Of course, not all of the Times' editorial advice is useful.  Earlier this week, a Times editorial, entitled "College's True Cost," commended the Obama administration's efforts to get colleges to communicate more clearly with students about the cost of attending college. As the Times reported approvingly, "[t]he Obama administration is developing a standardized form" that all colleges can use to report on how much a year of college costs and estimating the monthly payments students will owe when paying off their student loans.

"Unfortunately," the Times concluded, "colleges are unlikely to embrace this forthright approach unless the federal government makes it mandatory." Right. More government regulations will solve all our problems.

Obviously, givng students more information about their student-loan obligations is a good thing. But giving students clearer information about their student-loan debt burden is not going to solve the student-loan crisis any more than telling people how many calories are in a Big Mac will solve the nation's obesity crisis. People are still going to buy those Big Macs and students are still going to take out college loans because most of them can't afford to attend college without borrowing a lot of money.

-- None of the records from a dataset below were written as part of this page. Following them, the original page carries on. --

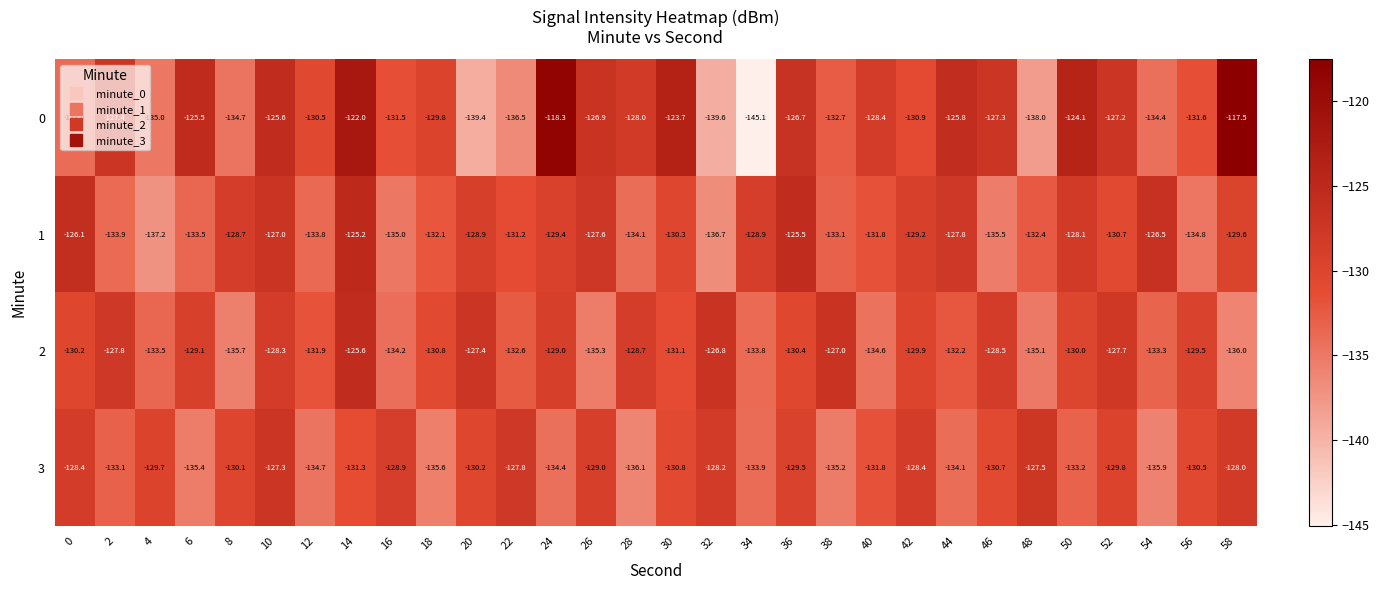

What is the difference between the maximum and minimum values in the 3 series?

8.8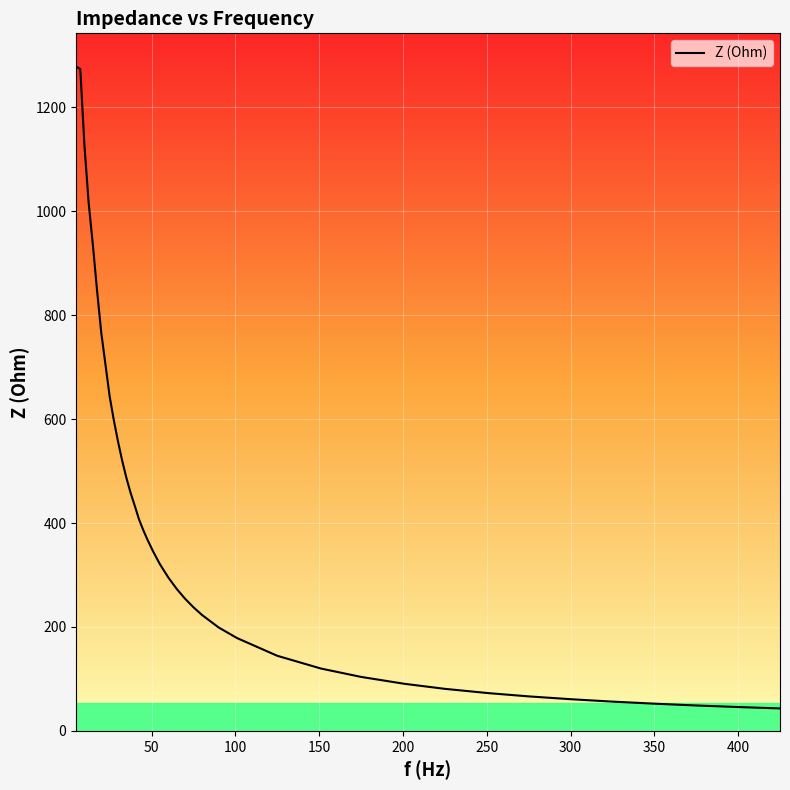

How many categories are shown in the chart?

40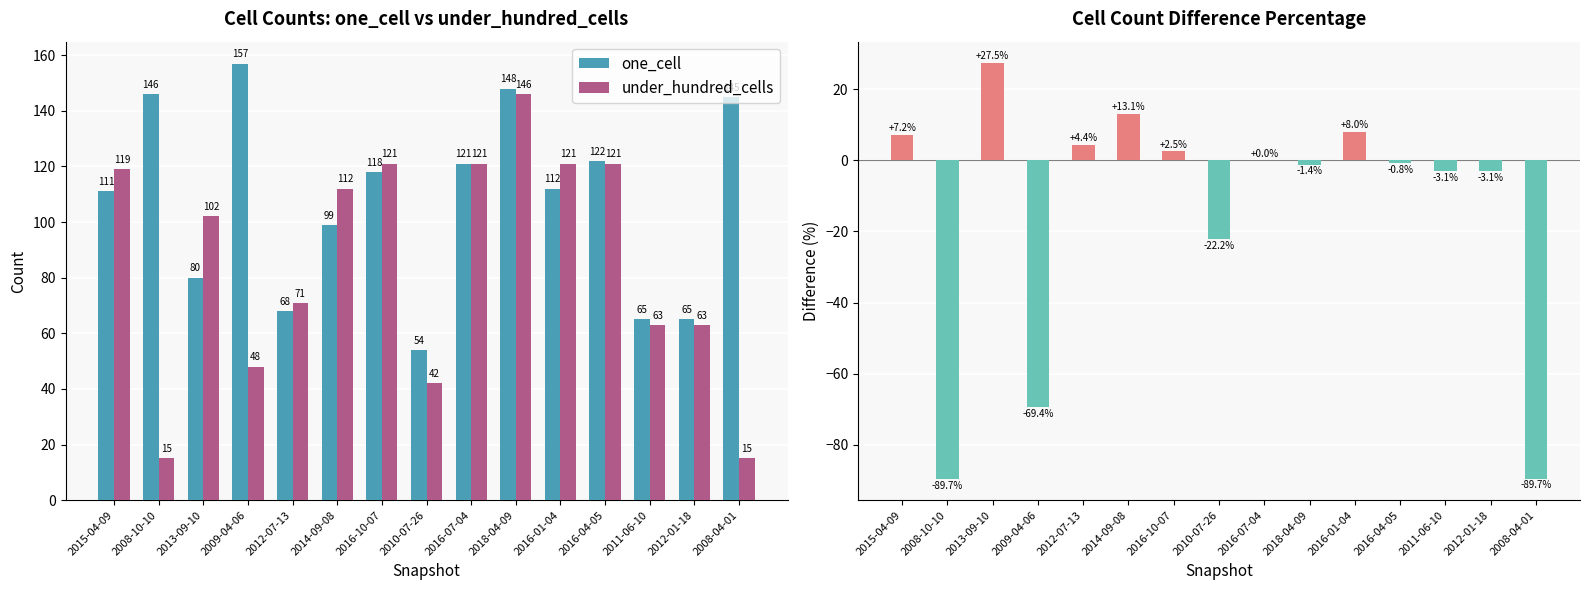

What is the sum of the under_hundred_cells values at 2009-04-06 and 2008-10-10?

63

Solving the student-loan debt crisis is going to take more than the creation of a standardized form for colleges to give students when they dole out student-loan money. As I've said before, these things must be done:
  • The Department of Education must stop hiding the true student-loan default rate and give the public more accurate reports on how many people have stopped paying on their student loans.
  • Insolvent student-loan debtors must be given reasonable access to the bankruptcy courts.
  • The Federal government must stop financing the for-profit schools and colleges, which have extraordinarily high student-loan default rates.
  • Colleges must operate more efficiently and rein in their costs.
Unless these things are done, other reform tactics are just a cosmetic approach to a very serious national problem.

References

Editorial (2012, June 7). College's true cost. New York Times, p. A24.